World J Surg 2014 Apr;38(4):976-84
Department of Surgery, University of Chicago Medical Center, MC 5095, 5841 S. Maryland Avenue, Chicago, IL, 60637, USA,
Background: Portomesenteric venous thrombosis (PVT) is a known complication after open and laparoscopic colorectal (LCR) surgery. Risk factors and the prognosis of PVT have been poorly described.
Methods: This study is a retrospective analysis of a prospectively collected database. Patients with new-onset postoperative abdominal pain were evaluated with a computed tomography scan of the abdomen. Patients found to have PVT were analyzed. A multivariate analysis was performed to identify predictors of PVT.

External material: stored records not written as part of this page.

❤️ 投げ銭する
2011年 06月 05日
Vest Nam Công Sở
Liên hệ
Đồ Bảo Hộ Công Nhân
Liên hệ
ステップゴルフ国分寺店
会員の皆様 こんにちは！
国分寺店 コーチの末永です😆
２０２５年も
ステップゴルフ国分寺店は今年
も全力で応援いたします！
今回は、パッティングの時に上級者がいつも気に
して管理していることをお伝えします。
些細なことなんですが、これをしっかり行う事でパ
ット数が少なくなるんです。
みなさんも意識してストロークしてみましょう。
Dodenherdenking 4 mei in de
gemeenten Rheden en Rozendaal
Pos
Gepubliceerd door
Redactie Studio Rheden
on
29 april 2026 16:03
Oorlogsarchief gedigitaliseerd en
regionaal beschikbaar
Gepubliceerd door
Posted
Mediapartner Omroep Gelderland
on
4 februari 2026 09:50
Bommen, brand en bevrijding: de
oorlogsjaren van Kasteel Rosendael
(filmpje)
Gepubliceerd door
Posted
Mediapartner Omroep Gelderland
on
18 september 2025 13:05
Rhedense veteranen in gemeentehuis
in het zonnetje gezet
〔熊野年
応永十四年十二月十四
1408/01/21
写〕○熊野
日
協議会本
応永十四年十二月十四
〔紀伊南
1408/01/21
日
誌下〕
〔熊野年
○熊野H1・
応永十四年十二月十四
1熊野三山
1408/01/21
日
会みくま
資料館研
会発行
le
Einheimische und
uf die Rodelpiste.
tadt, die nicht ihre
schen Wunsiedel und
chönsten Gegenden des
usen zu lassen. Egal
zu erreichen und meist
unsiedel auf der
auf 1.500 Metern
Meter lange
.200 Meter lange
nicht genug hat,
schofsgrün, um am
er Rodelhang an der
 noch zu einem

Results: A total of 1,069 patients undergoing LCR surgery for inflammatory bowel disease (IBD) or nonmetastatic cancer between June 2002 and June 2012 were included. Altogether, 37 (3.5 %) patients experienced symptomatic postoperative PVT. On univariate analysis, IBD (p < 0.001), ulcerative colitis (p = 0.016), preoperative therapy with steroids (p = 0.008), operative time ≥220 min (p = 0.004), total proctocolectomy (TPC) (p < 0.001), ileoanal pouch anastomosis (p = 0.006), and postoperative intraabdominal septic complications (p < 0.001) were found to be significant risk factors. By multivariate analysis, TPC (p = 0.026) and postoperative intraabdominal septic complications (p < 0.001) were independent predictors of PVT. In the PVT group, postoperative length of stay was longer (14.8 vs. 7.4 days, p < 0.001). Of the patients evaluated with a hematologic workup, 72.7 % were found to have a hypercoagulable condition. All patients were managed with oral anticoagulation for at least 6 months. No death or complications related to PVT occurred.
Conclusions: PVT is a potentially serious complication that is more likely to occur after TPC and in the presence of postoperative intraabdominal septic complications, particularly in patients with a coagulation disorder. Prompt diagnosis and treatment with oral anticoagulation are recommended to avoid long-term sequelae.